Wed Jan 11 14:35:12 PST 2023

  Branch: refs/heads/main
  Home:   https://github.com/llvm/llvm-project
  Commit: 45b155924e1662dc69883d14149908434f77094f
      https://github.com/llvm/llvm-project/commit/45b155924e1662dc69883d14149908434f77094f
  Author: spupyrev <spupyrev at fb.com>
  Date:   2023-01-11 (Wed, 11 Jan 2023)

  Changed paths:
    M llvm/include/llvm/Transforms/Utils/SampleProfileInference.h
    M llvm/lib/Transforms/Utils/SampleProfileInference.cpp
    M llvm/test/Transforms/SampleProfile/profile-context-tracker.ll

  Log Message:
  -----------
  [BOLT] using jump weights in profi

We want to use profile inference (profi) in BOLT for stale profile matching.
This is the second change for existing usages of profi (e.g., CSSPGO):

(i) Added the ability to provide (estimated) jump weights for the algorithm. The
goal of the algorithm is to create a valid control flow for a given function
(that is, one in which incoming counts equal outgoing counts for every basic
block while minimally modifying the original input block and jump weights). The
input jump weights will be provided based on collected LBR profiles in BOLT.
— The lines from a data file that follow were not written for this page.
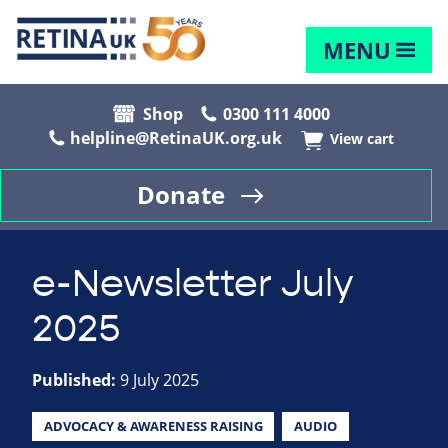
MENU
Shop
0300 111 4000
helpline@RetinaUK.org.uk
View cart
Donate
e-Newsletter July
2025
Published:
9 July 2025
ADVOCACY & AWARENESS RAISING
AUDIO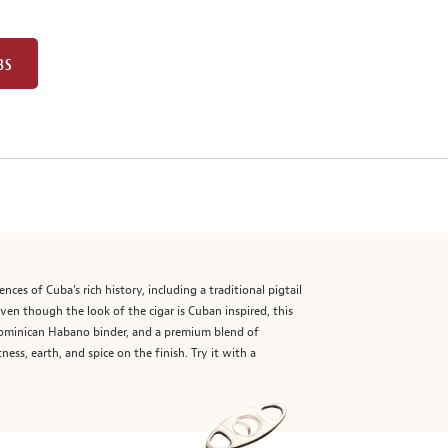
BS
nces of Cuba’s rich history, including a traditional pigtail
ven though the look of the cigar is Cuban inspired, this
 Dominican Habano binder, and a premium blend of
ss, earth, and spice on the finish. Try it with a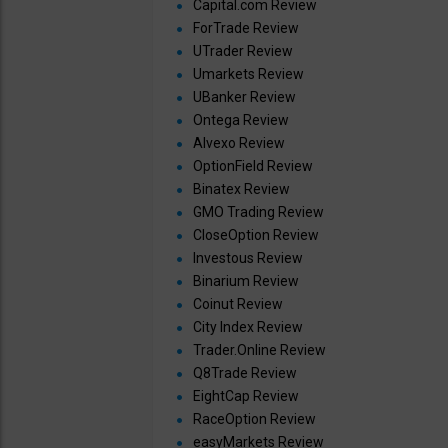
Capital.com Review
ForTrade Review
UTrader Review
Umarkets Review
UBanker Review
Ontega Review
Alvexo Review
OptionField Review
Binatex Review
GMO Trading Review
CloseOption Review
Investous Review
Binarium Review
Coinut Review
City Index Review
Trader.Online Review
Q8Trade Review
EightCap Review
RaceOption Review
easyMarkets Review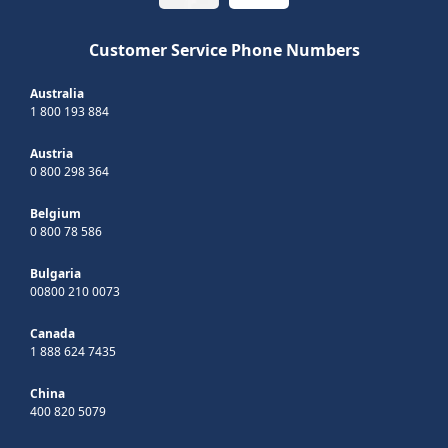
Customer Service Phone Numbers
Australia
1 800 193 884
Austria
0 800 298 364
Belgium
0 800 78 586
Bulgaria
00800 210 0073
Canada
1 888 624 7435
China
400 820 5079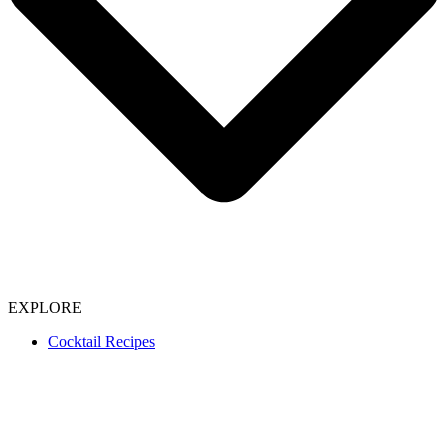
EXPLORE
Cocktail Recipes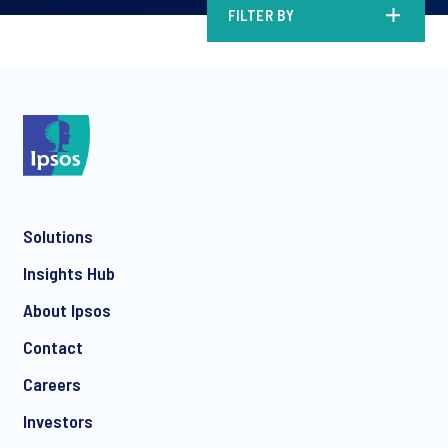
FILTER BY
Solutions
Insights Hub
About Ipsos
Contact
Careers
Investors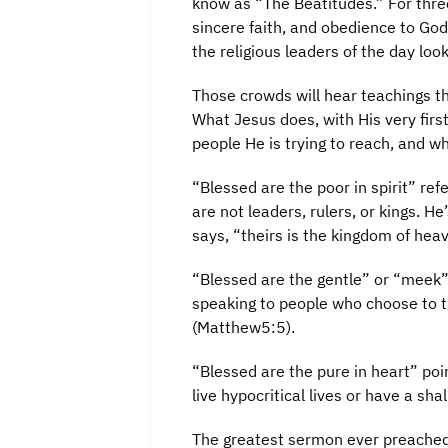
know as “The Beatitudes.” For three
sincere faith, and obedience to Go
the religious leaders of the day look
Those crowds will hear teachings th
What Jesus does, with His very firs
people He is trying to reach, and wh
“Blessed are the poor in spirit” re
are not leaders, rulers, or kings. H
says, “theirs is the kingdom of hea
“Blessed are the gentle” or “meek”
speaking to people who choose to tr
(Matthew5:5).
“Blessed are the pure in heart” poi
live hypocritical lives or have a sh
The greatest sermon ever preached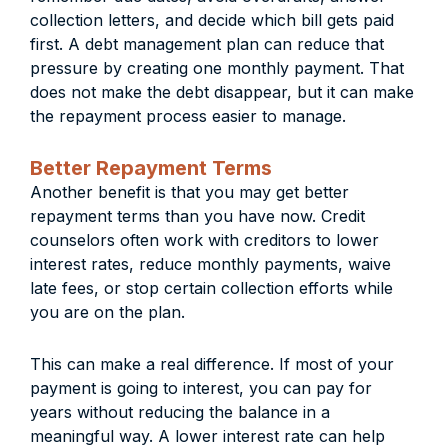
collection letters, and decide which bill gets paid
first. A debt management plan can reduce that
pressure by creating one monthly payment. That
does not make the debt disappear, but it can make
the repayment process easier to manage.
Better Repayment Terms
Another benefit is that you may get better
repayment terms than you have now. Credit
counselors often work with creditors to lower
interest rates, reduce monthly payments, waive
late fees, or stop certain collection efforts while
you are on the plan.
This can make a real difference. If most of your
payment is going to interest, you can pay for
years without reducing the balance in a
meaningful way. A lower interest rate can help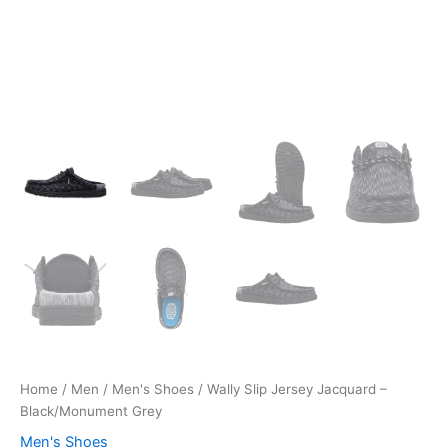
Home
/
Men
/
Men's Shoes
/ Wally Slip Jersey Jacquard –
Black/Monument Grey
Men's Shoes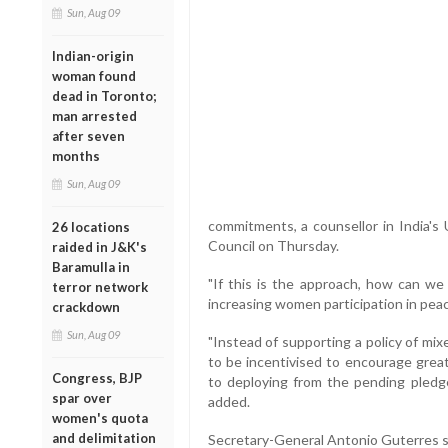
Sun, Aug 09
Indian-origin
woman found
dead in Toronto;
man arrested
after seven
months
Sun, Aug 09
commitments, a counsellor in India's
26 locations
Council on Thursday.
raided in J&K's
Baramulla in
"If this is the approach, how can we
terror network
increasing women participation in pea
crackdown
Sun, Aug 09
"Instead of supporting a policy of mi
to be incentivised to encourage greate
Congress, BJP
to deploying from the pending pled
spar over
added.
women's quota
and delimitation
Secretary-General Antonio Guterres sai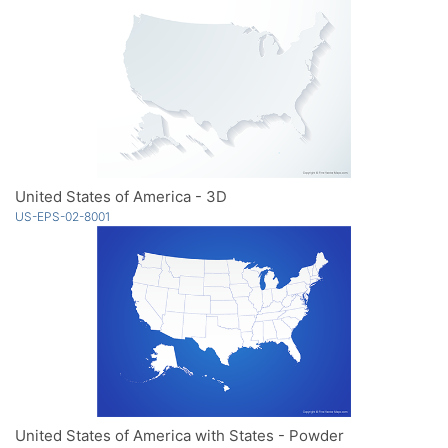
United States of America - 3D
US-EPS-02-8001
United States of America with States - Powder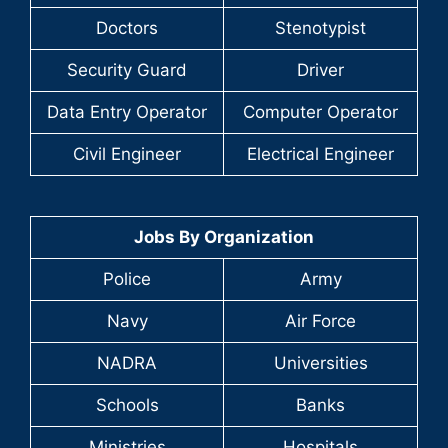
Doctors
Stenotypist
Security Guard
Driver
Data Entry Operator
Computer Operator
Civil Engineer
Electrical Engineer
Jobs By Organization
Police
Army
Navy
Air Force
NADRA
Universities
Schools
Banks
Ministries
Hospitals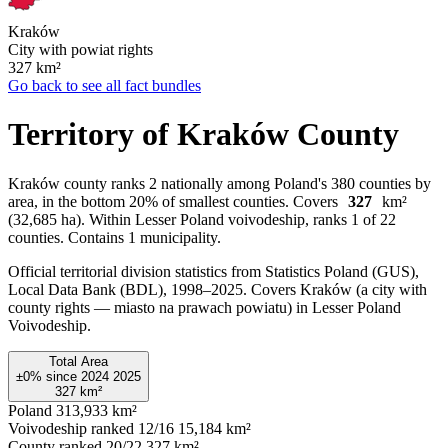
Kraków
City with powiat rights
327
km²
Go back to see all fact bundles
Territory of Kraków County
Kraków county ranks 2 nationally among Poland's 380 counties by
area, in the bottom 20% of smallest counties. Covers
327
km²
(32,685 ha). Within Lesser Poland voivodeship, ranks 1 of 22
counties. Contains 1 municipality.
Official territorial division statistics from Statistics Poland (GUS),
Local Data Bank (BDL), 1998–2025.
Covers Kraków (a city with
county rights — miasto na prawach powiatu) in Lesser Poland
Voivodeship.
Total Area
±0%
since
2024
2025
327
km²
Poland
313,933 km²
Voivodeship ranked 12/16
15,184 km²
County ranked 20/22
327 km²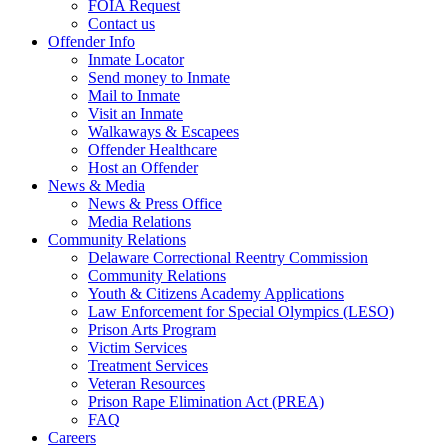
FOIA Request
Contact us
Offender Info
Inmate Locator
Send money to Inmate
Mail to Inmate
Visit an Inmate
Walkaways & Escapees
Offender Healthcare
Host an Offender
News & Media
News & Press Office
Media Relations
Community Relations
Delaware Correctional Reentry Commission
Community Relations
Youth & Citizens Academy Applications
Law Enforcement for Special Olympics (LESO)
Prison Arts Program
Victim Services
Treatment Services
Veteran Resources
Prison Rape Elimination Act (PREA)
FAQ
Careers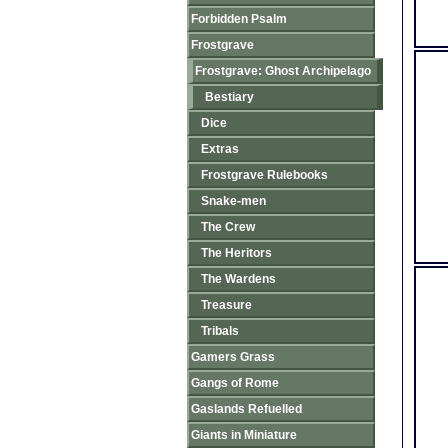
Forbidden Psalm
Frostgrave
Frostgrave: Ghost Archipelago
Bestiary
Dice
Extras
Frostgrave Rulebooks
Snake-men
The Crew
The Heritors
The Wardens
Treasure
Tribals
Gamers Grass
Gangs of Rome
Gaslands Refuelled
Giants in Miniature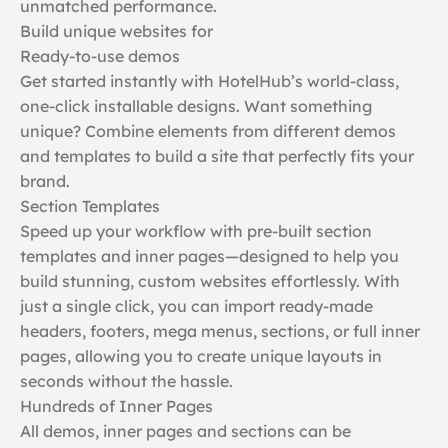
unmatched performance.
Build unique websites for
Ready-to-use demos
Get started instantly with HotelHub’s world-class,
one-click installable designs. Want something
unique? Combine elements from different demos
and templates to build a site that perfectly fits your
brand.
Section Templates
Speed up your workflow with pre-built section
templates and inner pages—designed to help you
build stunning, custom websites effortlessly. With
just a single click, you can import ready-made
headers, footers, mega menus, sections, or full inner
pages, allowing you to create unique layouts in
seconds without the hassle.
Hundreds of Inner Pages
All demos, inner pages and sections can be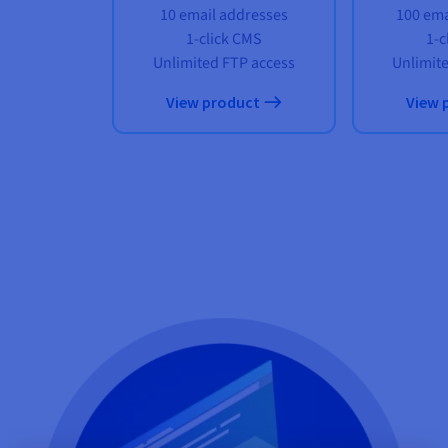
10 email addresses
100 ema
1-click CMS
1-c
Unlimited FTP access
Unlimit
View product
View 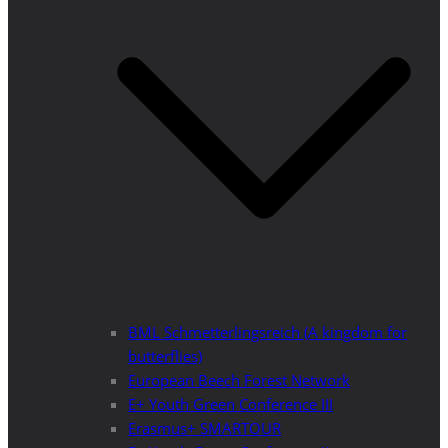
BML Schmetterlingsreich (A kingdom for
butterflies)
European Beech Forest Network
E+ Youth Green Conference III
Erasmus+ SMARTOUR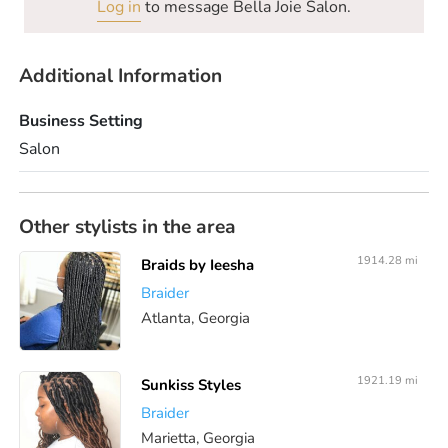
Log in
to message Bella Joie Salon.
Additional Information
Business Setting
Salon
Other stylists in the area
1914.28 mi
Braids by Ieesha
Braider
Atlanta, Georgia
1921.19 mi
Sunkiss Styles
Braider
Marietta, Georgia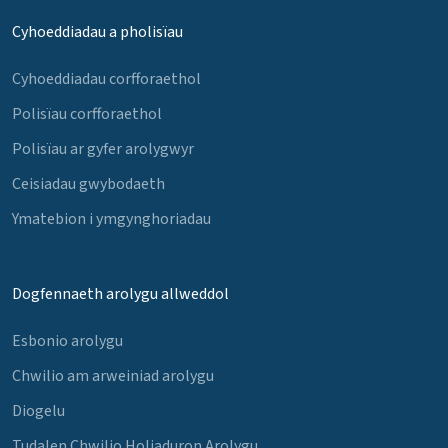
Cyhoeddiadau a pholisïau
Cyhoeddiadau corfforaethol
Polisïau corfforaethol
Polisïau ar gyfer arolygwyr
Ceisiadau gwybodaeth
Ymatebion i ymgynghoriadau
Dogfennaeth arolygu allweddol
Esbonio arolygu
Chwilio am arweiniad arolygu
Diogelu
Tudalen Chwilio Holiaduron Arolygu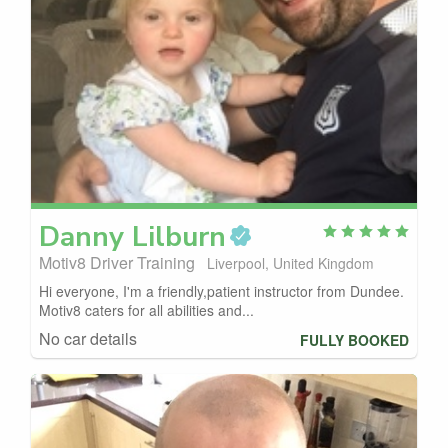
Danny
Lilburn
Motiv8 Driver Training
Liverpool, United Kingdom
Hi everyone, I'm a friendly,patient instructor from Dundee.
Motiv8 caters for all abilities and...
No car details
FULLY BOOKED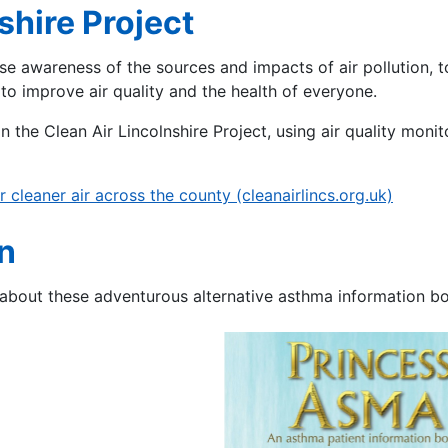
shire Project
ase awareness of the sources and impacts of air pollution, 
 to improve air quality and the health of everyone.
n the Clean Air Lincolnshire Project, using air quality monit
 cleaner air across the county (cleanairlincs.org.uk)
n
about these adventurous alternative asthma information bo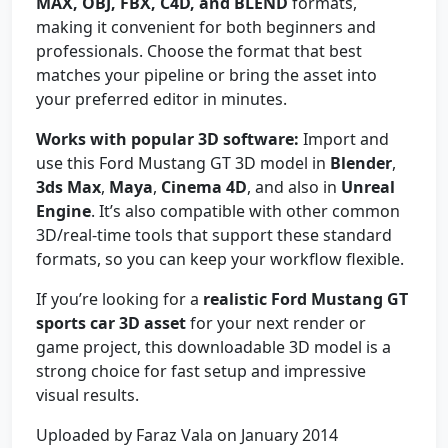
MAX, OBJ, FBX, C4D, and BLEND
formats,
making it convenient for both beginners and
professionals. Choose the format that best
matches your pipeline or bring the asset into
your preferred editor in minutes.
Works with popular 3D software:
Import and
use this Ford Mustang GT 3D model in
Blender
,
3ds Max
,
Maya
,
Cinema 4D
, and also in
Unreal
Engine
. It’s also compatible with other common
3D/real-time tools that support these standard
formats, so you can keep your workflow flexible.
If you’re looking for a
realistic Ford Mustang GT
sports car 3D asset
for your next render or
game project, this downloadable 3D model is a
strong choice for fast setup and impressive
visual results.
Uploaded by Faraz Vala on January 2014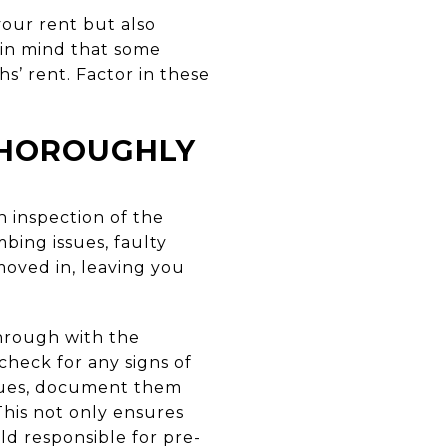
our rent but also
 in mind that some
s’ rent. Factor in these
 THOROUGHLY
 inspection of the
bing issues, faulty
moved in, leaving you
through with the
check for any signs of
ssues, document them
his not only ensures
ld responsible for pre-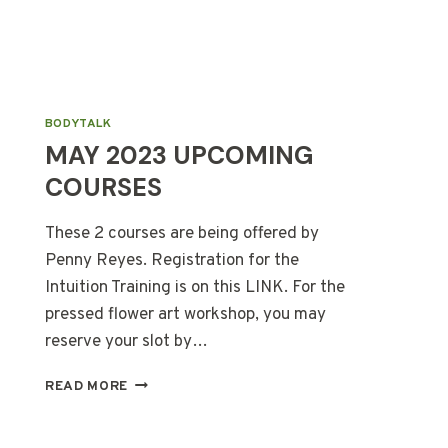
BODYTALK
MAY 2023 UPCOMING
COURSES
These 2 courses are being offered by
Penny Reyes. Registration for the
Intuition Training is on this LINK. For the
pressed flower art workshop, you may
reserve your slot by…
MAY
READ MORE
2023
UPCOMING
COURSES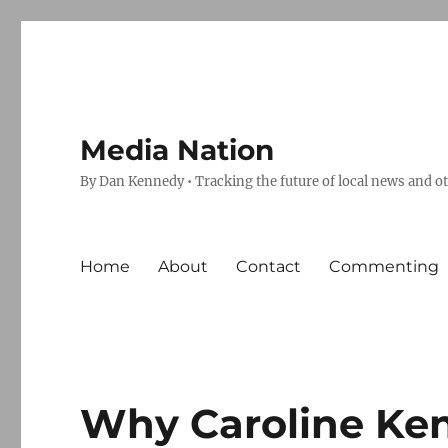
Media Nation
By Dan Kennedy • Tracking the future of local news and o
Home
About
Contact
Commenting
Why Caroline Ke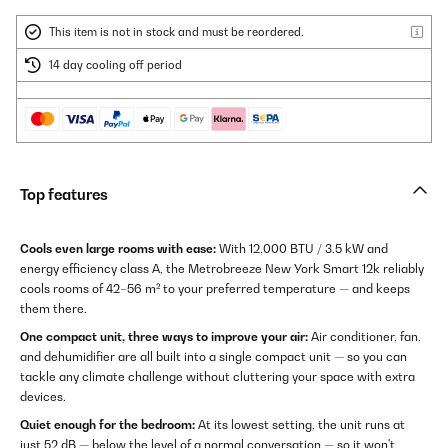
This item is not in stock and must be reordered.
14 day cooling off period
Top features
Cools even large rooms with ease:
With 12,000 BTU / 3.5 kW and
energy efficiency class A, the Metrobreeze New York Smart 12k reliably
cools rooms of 42–56 m² to your preferred temperature — and keeps
them there.
One compact unit, three ways to improve your air:
Air conditioner, fan,
and dehumidifier are all built into a single compact unit — so you can
tackle any climate challenge without cluttering your space with extra
devices.
Quiet enough for the bedroom:
At its lowest setting, the unit runs at
just 52 dB — below the level of a normal conversation — so it won't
(ii) Added the corresponding options to ProfiParams.

(iii) Slightly modified / simplified the construction of the flow network in profi
so as it utilizes fewer auxiliary nodes. This is done by introducing parallel
edges to the network (which is supported by MMF) and reduces the size of the
network from 3*|V| to 2*|V|, where |V| is the number of basic blocks in the
function.

**Inference (profile quality) impact:**
The diff is supposed to be a no-op for the inferred counts. However, our
implementation of MCF is not fully deterministic and might return different
results depending on the input network model. Since we changed the model
construction, there are a few differences in comparison to the original
implementation. I checked manually on an internal benchmark and see a minor
difference (+/- 1 count for certain basic blocks) in just a dozen of instances
(out of 10000+ input functions). Hence, the diff is highly unlikely to have an
impact for existing prod workloads.

**Runtime impact:**
I measure up to 10% speedup for block-only (ie CSSPGO/AutoFDO) inference and up
to 50% speedup for block+jump inference (ie BOLT) in comparison to the original
unoptimized version.

Reviewed By: hoy

Differential Revision: https://reviews.llvm.org/D139870